Comparison of CRF patients with and without hearing loss

Total With hearing loss Without hearing loss P Value
Age 57.5 ± 15.9 66.8 ± 10.5 49.7 ± 15.6 <0.001
Sex 27 M/23F 12 M/11F 15 M/12F NS
Duration of disease 39.7 ± 37.9 58.4 ± 49.1 23.7 ± 9.5 <0.003
Duration of dialysis 26.1 ± 26.1 38.5 ± 33.8 15.6 ± 8.5 <0.004
Right acoustic reflex 98.6 ± 9.4 93.2 ± 8.7 102.1 ± 8.3 <0.005
Left acoustic reflex 101.4 ± 5.7 101.1 ± 5.5 101.5 ± 5.9 NS
Right SDS 93.9 ± 6.3 90.8 ± 7.4 96.6 ± 3.5 <0.002
Left SDS 92.2 ± 7.3 87.4 ± 7.6 96.3 ± 3.7 <0.001

NS note significant

The correlation ratio between duration of disease and mean PTA of patients was 0.43 (P < 0.002). This ratio was 0.36 when duration of hemodialysis compared with mean PTA (P < 0.009). These results are shown in Figs. 2 and 3.

Fig. 2.

Fig. 2

Correlation between hearing loss and duration of CRF

Fig. 3.

Fig. 3

Correlation between hearing loss and duration of treatment with hemodialysis

High frequency hearing loss was the dominant shape of PTA graphs in this group of patients (Fig. 4).

Fig. 4.

Fig. 4

The mean of hearing thresholds in our CRF patients at frequencies of 125–8,000 Hz. The hearing loss is obvious in higher frequencies

Discussion

In this group of patients, hearing loss defined as lower than 20 dB mean threshold of hearing in frequencies of 500, 1,000 and 2,000 Hz.

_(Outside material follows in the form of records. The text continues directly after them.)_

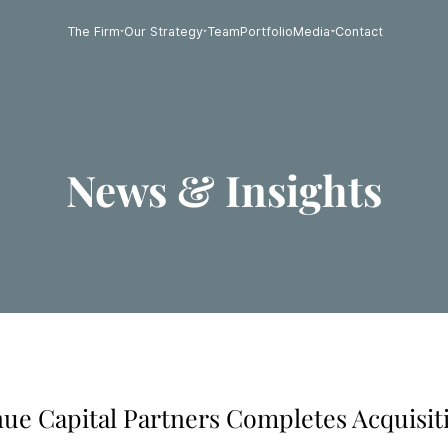
The Firm
Our Strategy
Team
Portfolio
Media
Contact
News & Insights
enue Capital Partners Completes Acquisit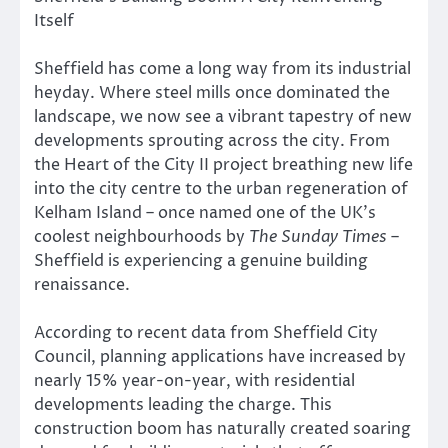
Itself
Sheffield has come a long way from its industrial
heyday. Where steel mills once dominated the
landscape, we now see a vibrant tapestry of new
developments sprouting across the city. From
the Heart of the City II project breathing new life
into the city centre to the urban regeneration of
Kelham Island – once named one of the UK’s
coolest neighbourhoods by
The Sunday Times
–
Sheffield is experiencing a genuine building
renaissance.
According to recent data from Sheffield City
Council, planning applications have increased by
nearly 15% year-on-year, with residential
developments leading the charge. This
construction boom has naturally created soaring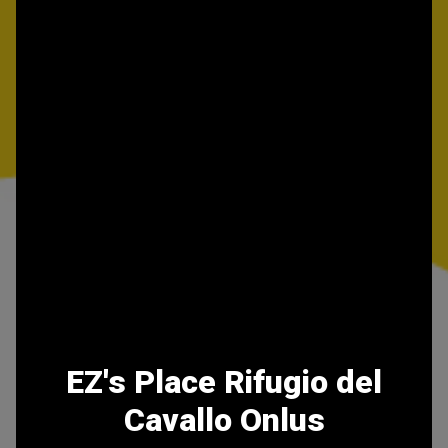
EZ's Place Rifugio del
Cavallo Onlus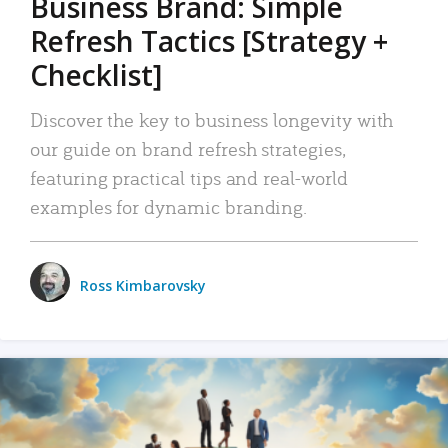
Business Brand: Simple
Refresh Tactics [Strategy +
Checklist]
Discover the key to business longevity with
our guide on brand refresh strategies,
featuring practical tips and real-world
examples for dynamic branding.
Ross Kimbarovsky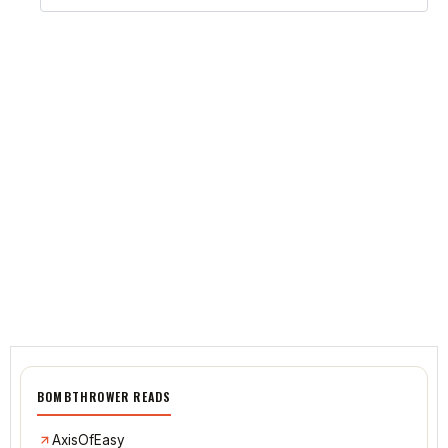
BOMBTHROWER READS
AxisOfEasy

With this definition, 46% of our patients had a degree of hearing loss. Anyway, sever and profound hearing losses were not diagnosed in any patient.

52.9% of our patients were male and 47.1% were female. Gender had not any significant correlation with hearing loss in CRF patients.

As aging is a significant risk factor of hearing loss even in healthy population, in this study we analyzed the relationship between age and hearing thresholds of our patients to avoid this kind of bias as much as possible. Although in a general aspect, the prevalence and severity of hearing loss were increased with age, this phenomenon was significant in ages over 65 years and most of our patients were younger than this.

The duration of CRF and hemodialysis (the number of months that the patient was treated with hemodialysis) had a very wide distribution. This enabled us to assess the correlation between hearing loss and duration of disease and its treatment. By putting the duration of CRF and hemodialysis in three ranges of 6–12 months, 1–2 years and 2–5 years, the distribution of these two variables became similar and any statistical analysis of one of them was distributable to the other. In patients who were affected by CRF less than 1 year, no case of hearing loss was found, in the other hand, the ones whose disease was diagnosed more than 2 years ago, all cases had a degree of hearing loss. Furthermore, the severity of hearing loss increased with increasing of the duration of CRF and this correlation was statistically significant. This is in contrast with a report by Henrich WL who stated that hearing loss is related with CRF, but its progression ceases with initiation of hemodialysis [5].

Hearing loss in our patient was dominant in higher frequencies. This finding is frequently reported in different studies [1, 5, 7].

Speech recognition threshold (SRT) results, in almost all patients were equal to values that anticipated regarding PTA results. Most patients had good speech discrimination and speech discrimination score (SDS) in more than 78% of cases were more than 80. This is in favor of proximal involvement of auditory system.

Contralateral acoustic reflex test performed in frequency of 1,000 Hz and was present in right side in 72% and in left side in 62% of cases. When this reflex was recordable, the sound amplitude that induced it was between 85 and 110 dB. This is similar with common population. So, we can emphasis that this test is not valuable in CRF patients. Anyway, the absence of recruitment is again in favor of proximal involvement of auditory system.

Conclusion

Sensory–neural hearing loss has a considerable prevalence in CRF patients. The severity of hearing loss increases with increase of the duration of renal failure but it is not correlated with age and gender. This loss involves higher frequencies most commonly and does not affect discrimination. It seems that hearing loss is a considerable aspect of patient care in chronic renal failure and these patients should undergo routine hearing monitoring tests.